Appen is seeking Research Interns to support innovative research in Generative AI, multilingual technologies, and agentic AI systems. As part of our GenAI research team, you’ll contribute to projects that advance safe, inclusive, and effective AI systems across languages and modalities. This internship offers hands-on experience in applied research, dataset development, and model evaluation, with opportunities to contribute to publications and thought leadership.Sample Intern Projects
Projects will be tailored to each intern’s background and interests. Examples include:
Multilingual Prompt Engineering & Evaluation
· Design and test prompts across multiple languages.
· Evaluate LLM performance on translation, summarization, and question answering tasks.
· Analyze crosslinguistic differences in prompt effectiveness.
Speech Dataset Analysis & Annotation
· Annotate and analyze multilingual or dialectal speech data.
· Support dataset documentation and quality benchmarking.
· Explore linguistic variation in speech recognition performance.
Red Teaming & Safety Evaluation
· Generate adversarial prompts in multiple languages and modalities.
· Evaluate model responses for safety, bias, and robustness.
· Contribute to internal red teaming frameworks and reporting.
Agentic AI Evaluation & Experimentation
· Explore behaviors of agentic systems in multilingual or multimodal contexts.
· Assist in designing evaluation frameworks for autonomy, safety, and alignment.
· Contribute to internal research on agentic capabilities and risks.
Thought Leadership & Research Communication
· Draft blog posts, white papers, or internal briefs.

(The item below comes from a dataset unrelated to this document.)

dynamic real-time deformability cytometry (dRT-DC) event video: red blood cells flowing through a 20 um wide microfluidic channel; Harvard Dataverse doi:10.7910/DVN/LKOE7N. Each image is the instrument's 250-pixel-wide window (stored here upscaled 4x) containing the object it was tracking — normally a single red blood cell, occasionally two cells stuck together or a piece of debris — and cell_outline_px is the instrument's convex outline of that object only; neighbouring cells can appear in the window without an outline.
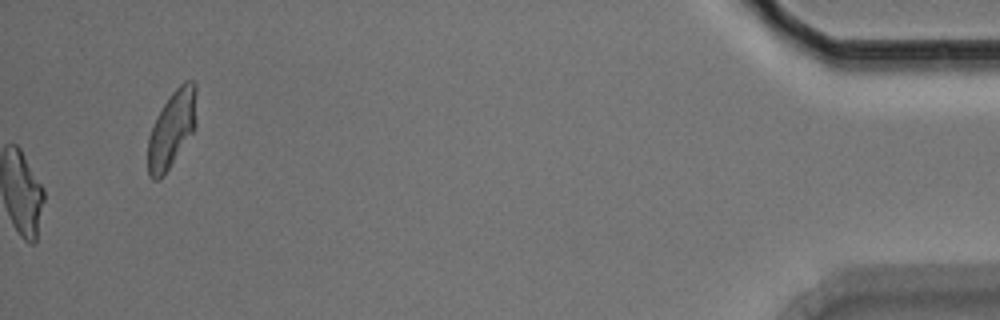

· Assist with visualizations and summaries for external publications.
· Support broader research storytelling and knowledge sharing.
What You’ll Gain
· Hands-on experience in applied AI research with real-world impact.
· Mentorship from experienced researchers and exposure to industry workflows.
· Opportunities to contribute to publications, datasets, and thought leadership.
· A collaborative and inclusive research environment.